(Dataset entries)

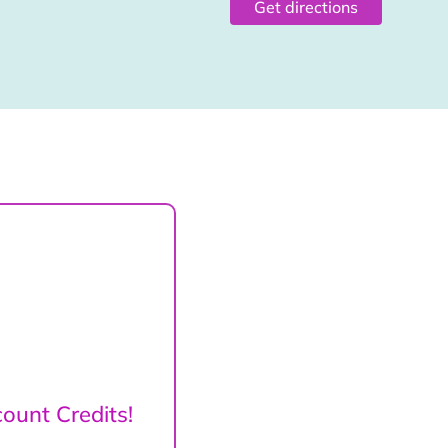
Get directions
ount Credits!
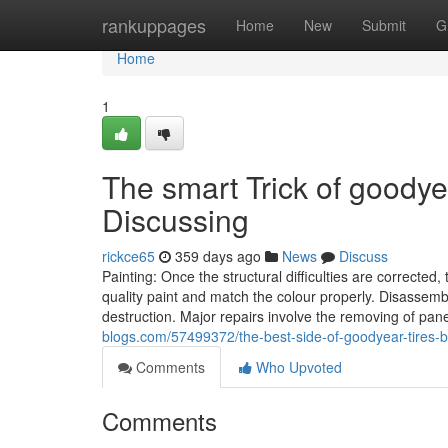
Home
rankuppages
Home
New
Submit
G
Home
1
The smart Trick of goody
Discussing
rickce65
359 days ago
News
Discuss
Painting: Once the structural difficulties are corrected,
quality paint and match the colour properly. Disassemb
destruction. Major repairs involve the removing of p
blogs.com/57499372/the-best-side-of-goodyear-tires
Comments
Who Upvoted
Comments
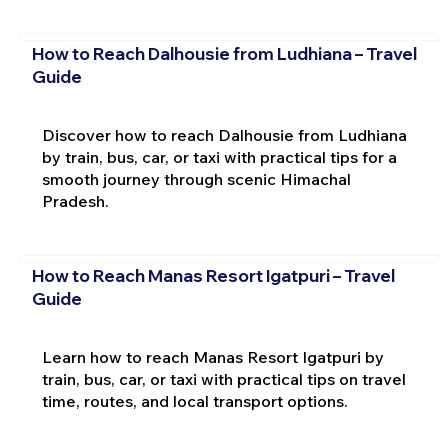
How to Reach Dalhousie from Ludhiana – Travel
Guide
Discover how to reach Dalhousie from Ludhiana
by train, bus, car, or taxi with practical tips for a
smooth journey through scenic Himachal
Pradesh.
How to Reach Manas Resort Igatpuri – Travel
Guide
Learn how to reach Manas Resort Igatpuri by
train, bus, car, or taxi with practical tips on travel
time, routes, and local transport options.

DIRECTIVE:
Wherever a line in the entries above holds "tips", copy that line.

THE ANSWER:
by train, bus, car, or taxi with practical tips for a
train, bus, car, or taxi with practical tips on travel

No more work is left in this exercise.